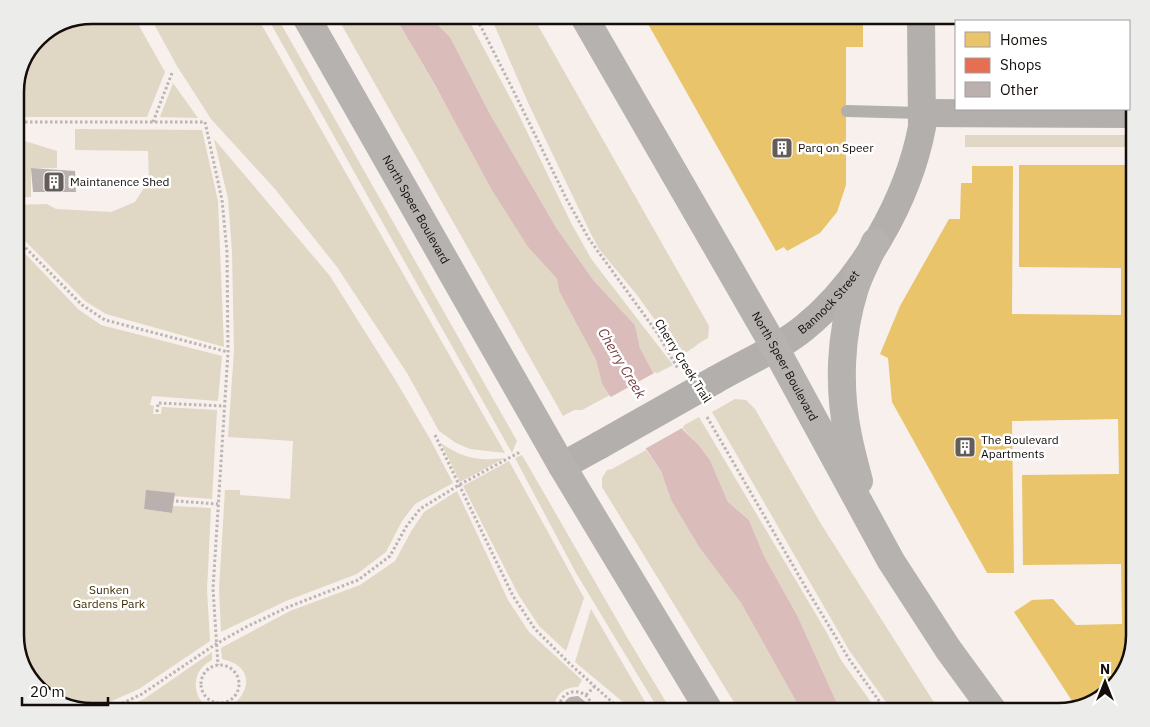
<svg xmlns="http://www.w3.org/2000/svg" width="1150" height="727" font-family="'IBM Plex Sans',sans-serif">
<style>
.green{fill:#e0d7c5}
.water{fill:#dabcbb}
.pier{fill:#f7f0ec}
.homes{fill:#e9c46a}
.shops{fill:#e76f51}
.building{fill:#bab0ad}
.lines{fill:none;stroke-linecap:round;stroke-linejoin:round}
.path{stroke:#bbb5b3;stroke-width:3;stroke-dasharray:2.5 2.5;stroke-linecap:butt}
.service{stroke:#b2afac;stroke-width:12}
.tertiary{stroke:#b2afac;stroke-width:28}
.primary{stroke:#b6b2af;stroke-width:28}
.tertiary-bridge{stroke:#b2afac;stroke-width:28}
.labels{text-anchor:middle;stroke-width:5;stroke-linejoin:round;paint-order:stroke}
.poi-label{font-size:12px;fill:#140d09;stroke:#fff;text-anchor:start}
.street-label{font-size:12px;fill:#140d09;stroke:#fff}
.park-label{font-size:12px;fill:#3d2e00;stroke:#fff}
.water-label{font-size:14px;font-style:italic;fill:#773e43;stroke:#fff}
.rim{fill:none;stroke:#140d09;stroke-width:2.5}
</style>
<rect width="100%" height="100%" fill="#f7f0ec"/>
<path class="green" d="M92,15h41l32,57 -18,45h-132v-30l23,-50z
M149,15h107l249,438 -35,-4 -14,-6 -17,-12 -32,-58 -70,-106 -62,-78 -64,-70 -34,-53z
M266,15h10l241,426 -5,12z
M336,15h58l134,232 29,32 2,12 37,69 6,24 8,11 -28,15h-8l-11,6z
M428,15h38l48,90 57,118 21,37 81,105 -19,10 -14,-27 -5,-23 -41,-44 -37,-52 -67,-115 -40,-77z
M490,15h42l177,311 -1,12c-10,5 -17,12 -27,18l-44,-61 -38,-46 -9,-17 -60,-125z
M173,83l25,35 -38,-1z
M75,129l127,1 16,71 6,146 -118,-33 -21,-13 -70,-70v-26l32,-1 9,5 55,3 24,-10 14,-22 -1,-29 -73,-1z
M965,135h170v12h-170z
M15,138l42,13v17h-26v29h-16z
M214,139l116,137 66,105 34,58 23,44 -38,21 -13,17 -16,31 -29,22 -71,27 -65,31 -2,-43 6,-99h15v5l50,4 3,-58 -65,-4 6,-86 -2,-100 -4,-52z
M15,243l63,66 23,16 121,31 -4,45 -66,-5 -2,9 4,1 -1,8h8l1,-7 55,3 -5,89 -66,-5 -2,15 28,4 1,-7 38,2 -4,82 3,51 -71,48 -50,22 -40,-12 -24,-25 -10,-34z
M735,399l11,1 9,9 66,115 119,188h-47l-44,-62 -137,-238z
M699,417l128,216 14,27 37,52h-37l-44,-97 -33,-59 -15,-36 -21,-18 -18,-42 -13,-17 -16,-16z
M441,443c23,16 37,18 64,15l-45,24z
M646,450l15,21 10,29 28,47 42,56 61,109h-62l-138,-225v-9l5,-8 5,-1z
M522,455l106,184 44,73h-12l-84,-139 -61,-115z
M509,461l75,137 -18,53 -27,-25 -21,-32 -55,-108z
M457,491l51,109 21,32 53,48 -4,7c-16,0 -24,9 -24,25h-439l29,-13 68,-47v8c-7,4 -12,8 -15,16 -3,9 -1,19 5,26 30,25 71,-32 20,-43l-1,-11 69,-37 70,-26 35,-24 17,-31 12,-18z
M591,609l60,103h-16l-60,-50z"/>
<path class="water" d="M394,15h34l22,22 40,77 67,115 37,52 41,44 5,23 43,82 14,13 13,17 18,42 21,18 15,36 33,59 44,97h-39l-61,-109 -42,-56 -28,-47 -10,-29 -59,-87 -6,-24 -37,-69 -2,-12 -29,-32 -36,-57 -56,-103z"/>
<path class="pier" d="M656,372l28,55 -41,23 -34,-52z"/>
<path class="homes" d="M643,15h220v32h-17v138l-9,27 -17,21 -33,18 -3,-4 -8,4z
M1019,165h116v471l-13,42 -26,24 -20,5 -62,-95 18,-12 21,-1 23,26 46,-1 -1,-60 -98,1 -1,-90 97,-1 -1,-55 -106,2 2,152h-27l-95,-171 -4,-44 -8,-4 20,-48 49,-87h11l1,-36h11v-17h41l-1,148 109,1v-47l-102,-1z"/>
<path class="shops" d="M980,15h78l19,6h-97z"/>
<path class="building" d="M31,168l44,3 1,21h-43z
M146,490l29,3 -3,20 -28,-4z
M578,696l9,7v9h-23l-1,-7 4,-6 3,-2z"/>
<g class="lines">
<path class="path" d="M475,15l38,75 54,110 22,39 69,95 20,35
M15,122h190l17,78 5,52 1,100 -15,237 5,76
M153,122l19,-49
M15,237l67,68 23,15 123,32
M157,412l1,-9 66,3
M707,417l99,171 43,71 38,53
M435,435l78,161 22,33 35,35 53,48
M176,501l42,3
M201 684a19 19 0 1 1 38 0a19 19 0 1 1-38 0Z
M586,695l9,-9
M104,712l38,-18 74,-50 30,-17 42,-20 70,-27 32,-24 16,-29 14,-18 39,-24 61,-33
M560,712c-5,-27 35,-27 31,0"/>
<path class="service" d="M847,111l74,2"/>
<g class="tertiary">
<path d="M921,113l214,1"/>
<path id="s1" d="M715,380c29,-17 63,-31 89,-52 58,-47 104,-128 118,-201l-1,-112"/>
<path d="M562,466l38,-21"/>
</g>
<g class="primary">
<path id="s2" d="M305,15l257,451 148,246"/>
<path id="s3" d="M583,15l191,331 117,215 57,88 46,63"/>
<path d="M859,481c-4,-15 -8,-30 -11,-45 -10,-48 -8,-101 7,-148 5,-16 14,-31 20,-46"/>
</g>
<path class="tertiary-bridge" d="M600,445l115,-65"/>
</g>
<defs>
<g id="building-square" transform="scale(1.125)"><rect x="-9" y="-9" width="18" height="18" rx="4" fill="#635c58" stroke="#fff"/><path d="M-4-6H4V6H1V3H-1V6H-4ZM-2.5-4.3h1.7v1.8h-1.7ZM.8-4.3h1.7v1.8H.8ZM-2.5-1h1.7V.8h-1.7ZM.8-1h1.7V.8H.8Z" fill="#fff"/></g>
</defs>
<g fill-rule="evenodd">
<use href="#building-square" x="782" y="148"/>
<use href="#building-square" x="54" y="182"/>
<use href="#building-square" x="965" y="447"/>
</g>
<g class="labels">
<g class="poi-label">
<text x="798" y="152">Parq on Speer</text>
<text x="70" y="186">Maintanence Shed</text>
<text x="981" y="444">The Boulevard<tspan x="981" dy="14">Apartments</tspan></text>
</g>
<g class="street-label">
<text dy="4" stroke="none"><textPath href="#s2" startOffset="224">North Speer Boulevard</textPath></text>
<text dy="4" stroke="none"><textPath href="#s1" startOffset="139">Bannock Street</textPath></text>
<text transform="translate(683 361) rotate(58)" y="4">Cherry Creek Trail</text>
<text dy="4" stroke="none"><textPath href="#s3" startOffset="405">North Speer Boulevard</textPath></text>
</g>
<g class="park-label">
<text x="109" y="594">Sunken<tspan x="109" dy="14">Gardens Park</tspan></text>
</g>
<g class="water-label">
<text transform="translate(622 363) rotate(59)" y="5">Cherry Creek</text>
</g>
</g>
<path d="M0 0H1150V727H0ZM92 24H1058A68 68 0 0 1 1126 92V635A68 68 0 0 1 1058 703H92A68 68 0 0 1 24 635V92A68 68 0 0 1 92 24Z" fill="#ececeb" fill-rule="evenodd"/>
<path class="rim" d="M92 24H1058A68 68 0 0 1 1126 92V635A68 68 0 0 1 1058 703H92A68 68 0 0 1 24 635V92A68 68 0 0 1 92 24Z"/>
<rect x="955" y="20" width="175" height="90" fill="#ffffff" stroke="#a19e9d"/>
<rect x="965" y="32" width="25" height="15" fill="#e9c46a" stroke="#a19e9d"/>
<text x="1000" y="45" font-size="15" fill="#140d09">Homes</text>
<rect x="965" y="58" width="25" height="15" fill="#e76f51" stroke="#a19e9d"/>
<text x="1000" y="70" font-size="15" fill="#140d09">Shops</text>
<rect x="965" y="82" width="25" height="15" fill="#bab0ad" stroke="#a19e9d"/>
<text x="1000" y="95" font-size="15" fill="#140d09">Other</text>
<g transform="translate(1105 682)" stroke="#ffffff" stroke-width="4" paint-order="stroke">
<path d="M0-4L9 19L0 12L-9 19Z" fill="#140d09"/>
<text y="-8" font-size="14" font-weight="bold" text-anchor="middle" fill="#140d09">N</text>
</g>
<path d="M22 697v8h86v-8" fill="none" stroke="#140d09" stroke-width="2.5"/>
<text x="30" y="697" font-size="15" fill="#140d09" stroke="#ffffff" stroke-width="4" paint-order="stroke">20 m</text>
</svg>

Assigned task: Each line of the data above containing the string "linecap" is to be copied.

Completed exercise:
.lines{fill:none;stroke-linecap:round;stroke-linejoin:round}
.path{stroke:#bbb5b3;stroke-width:3;stroke-dasharray:2.5 2.5;stroke-linecap:butt}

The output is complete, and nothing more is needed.